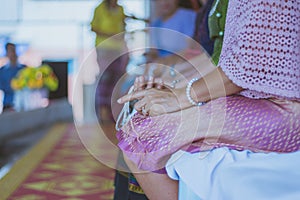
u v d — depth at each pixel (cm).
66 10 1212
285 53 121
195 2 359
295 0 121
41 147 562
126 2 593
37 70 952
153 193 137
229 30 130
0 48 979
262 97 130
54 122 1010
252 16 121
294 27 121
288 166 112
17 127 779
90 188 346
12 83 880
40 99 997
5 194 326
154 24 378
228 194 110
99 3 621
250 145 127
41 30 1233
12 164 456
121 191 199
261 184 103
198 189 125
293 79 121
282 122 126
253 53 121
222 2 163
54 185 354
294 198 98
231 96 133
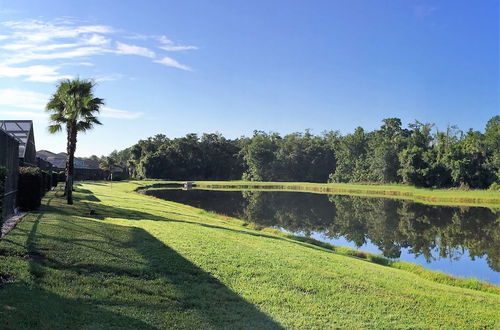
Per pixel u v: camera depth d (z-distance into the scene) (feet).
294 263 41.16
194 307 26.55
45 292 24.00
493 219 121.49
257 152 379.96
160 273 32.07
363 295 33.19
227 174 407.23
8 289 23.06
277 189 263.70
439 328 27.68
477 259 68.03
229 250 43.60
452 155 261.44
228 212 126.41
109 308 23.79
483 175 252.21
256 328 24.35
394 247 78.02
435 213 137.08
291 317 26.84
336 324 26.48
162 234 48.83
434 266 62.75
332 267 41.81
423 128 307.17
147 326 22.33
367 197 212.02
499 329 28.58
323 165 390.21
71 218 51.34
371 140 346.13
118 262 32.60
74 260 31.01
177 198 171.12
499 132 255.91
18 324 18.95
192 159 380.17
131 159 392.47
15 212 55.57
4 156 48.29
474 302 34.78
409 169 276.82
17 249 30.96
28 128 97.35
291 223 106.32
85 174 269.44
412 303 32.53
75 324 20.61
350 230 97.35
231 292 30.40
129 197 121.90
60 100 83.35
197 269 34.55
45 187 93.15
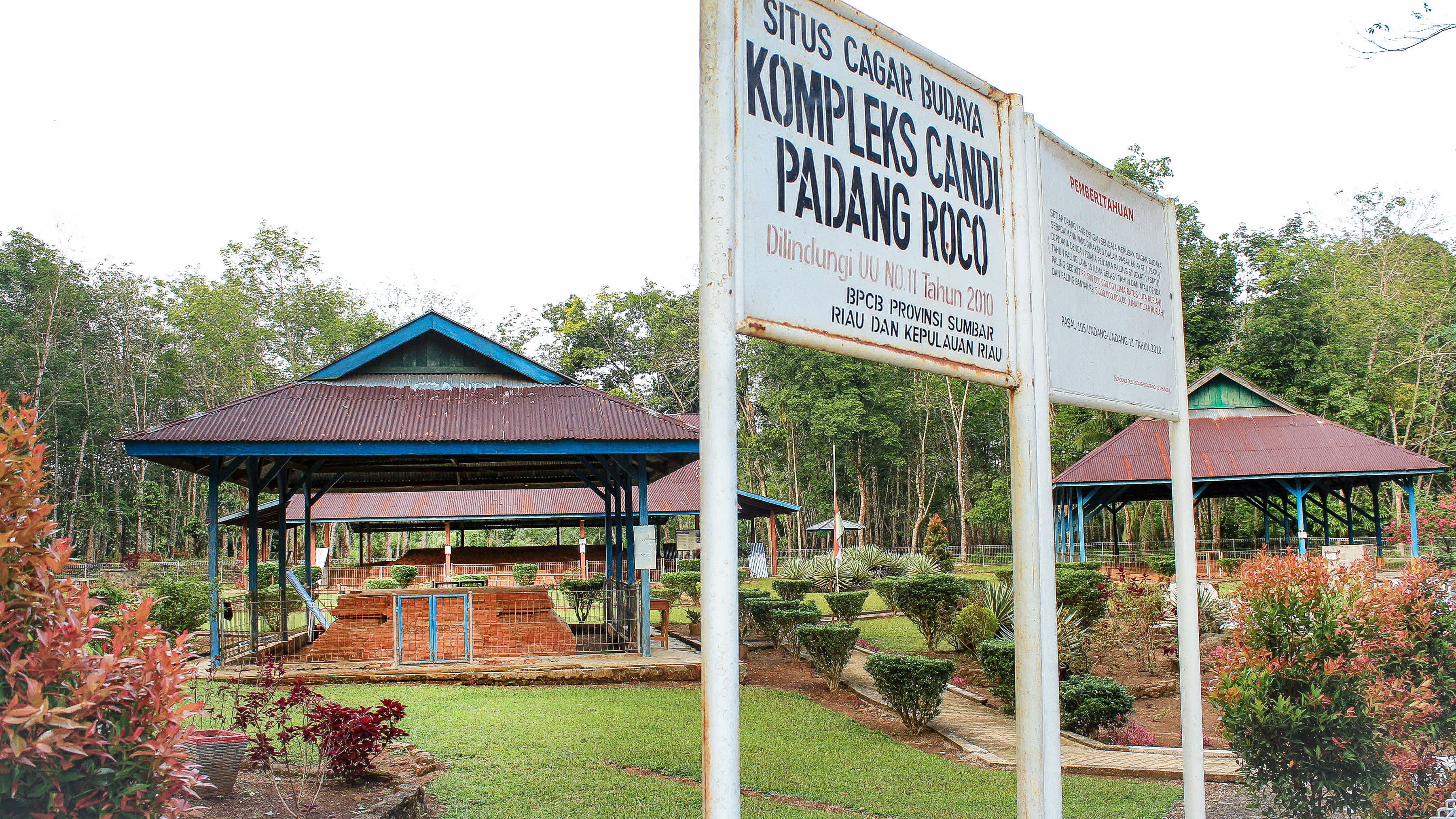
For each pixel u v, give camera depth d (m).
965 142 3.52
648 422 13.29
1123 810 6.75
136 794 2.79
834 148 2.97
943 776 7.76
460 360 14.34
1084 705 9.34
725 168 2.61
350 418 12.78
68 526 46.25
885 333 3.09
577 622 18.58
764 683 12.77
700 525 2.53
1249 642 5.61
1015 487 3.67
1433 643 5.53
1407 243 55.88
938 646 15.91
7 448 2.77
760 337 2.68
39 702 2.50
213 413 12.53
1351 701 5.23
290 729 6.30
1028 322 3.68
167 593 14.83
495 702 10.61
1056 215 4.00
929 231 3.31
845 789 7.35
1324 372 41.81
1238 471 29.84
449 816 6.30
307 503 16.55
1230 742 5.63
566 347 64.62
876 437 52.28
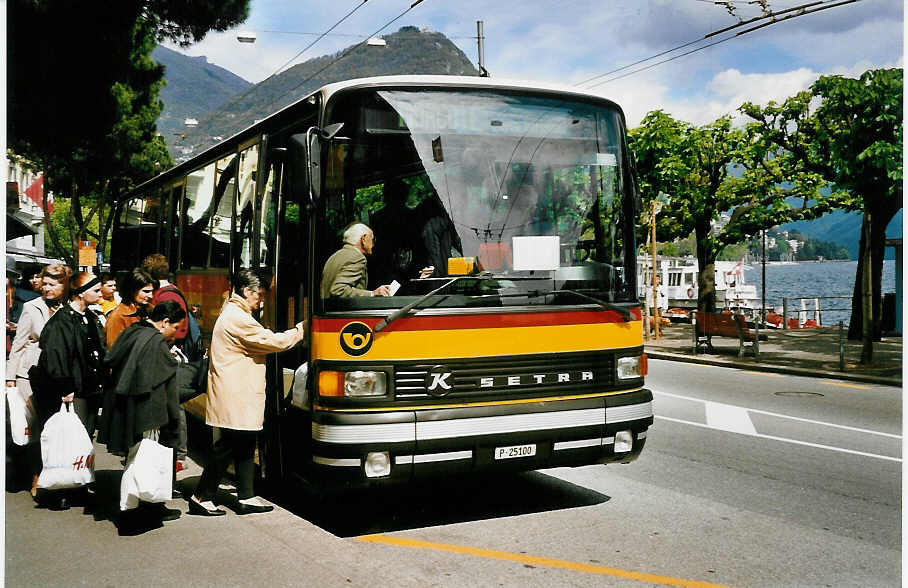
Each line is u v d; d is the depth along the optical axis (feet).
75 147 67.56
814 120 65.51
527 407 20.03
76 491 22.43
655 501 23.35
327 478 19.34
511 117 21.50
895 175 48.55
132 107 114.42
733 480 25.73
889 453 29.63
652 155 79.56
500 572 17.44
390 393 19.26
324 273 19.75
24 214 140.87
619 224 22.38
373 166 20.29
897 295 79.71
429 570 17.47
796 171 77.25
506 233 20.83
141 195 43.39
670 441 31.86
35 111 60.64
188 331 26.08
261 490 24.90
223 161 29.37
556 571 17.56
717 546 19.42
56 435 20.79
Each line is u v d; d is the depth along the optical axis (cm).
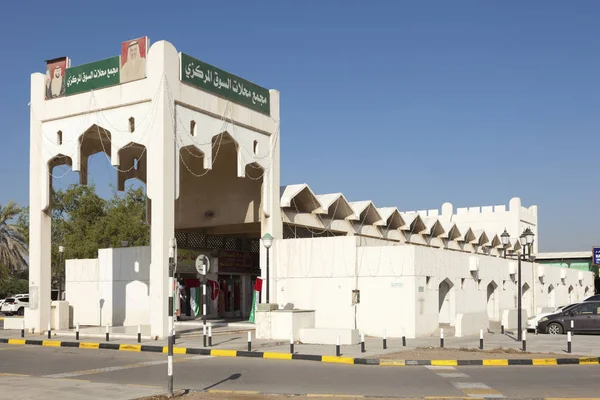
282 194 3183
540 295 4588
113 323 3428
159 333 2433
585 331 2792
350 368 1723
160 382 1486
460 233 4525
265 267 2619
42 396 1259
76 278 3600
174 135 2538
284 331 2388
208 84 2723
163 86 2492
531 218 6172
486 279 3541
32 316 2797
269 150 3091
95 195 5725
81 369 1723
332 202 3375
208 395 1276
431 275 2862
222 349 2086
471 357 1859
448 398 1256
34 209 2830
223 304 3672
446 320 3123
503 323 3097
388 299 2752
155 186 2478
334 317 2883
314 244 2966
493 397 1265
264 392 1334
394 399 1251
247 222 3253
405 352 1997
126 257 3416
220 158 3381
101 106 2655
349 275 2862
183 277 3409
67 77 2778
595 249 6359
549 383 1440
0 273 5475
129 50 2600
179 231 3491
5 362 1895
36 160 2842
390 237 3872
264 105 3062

...

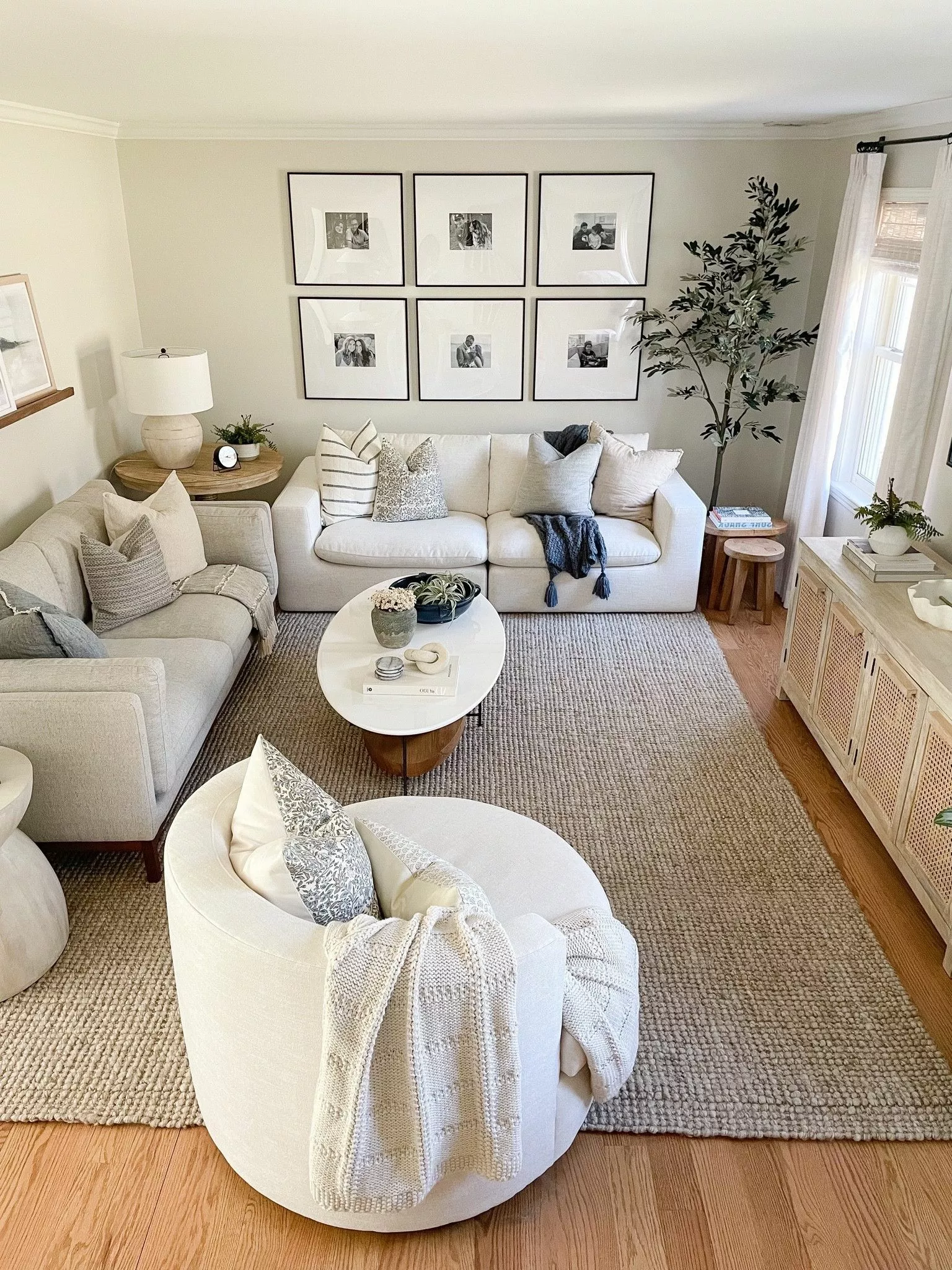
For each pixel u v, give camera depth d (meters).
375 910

AIM OF THE TASK:
Look above for the line containing "75 324 20.61", then copy exactly from it through the line containing "1351 701 5.23", keeping both and leaving out pictures. Add nothing else.

SOLUTION TO THIS EXERCISE:
75 324 20.61
350 230 97.35
231 292 30.40
129 197 121.90
60 100 83.35
197 269 34.55
45 187 93.15
For each pixel u v, give camera depth d (m).
965 142 3.52
648 422 13.29
1123 810 6.75
136 794 2.79
834 148 2.97
943 776 7.76
460 360 14.34
1084 705 9.34
725 168 2.61
350 418 12.78
68 526 46.25
885 333 3.09
577 622 18.58
764 683 12.77
700 525 2.53
1249 642 5.61
1015 487 3.67
1433 643 5.53
1407 243 55.88
938 646 15.91
7 448 2.77
760 337 2.68
39 702 2.50
213 413 12.53
1351 701 5.23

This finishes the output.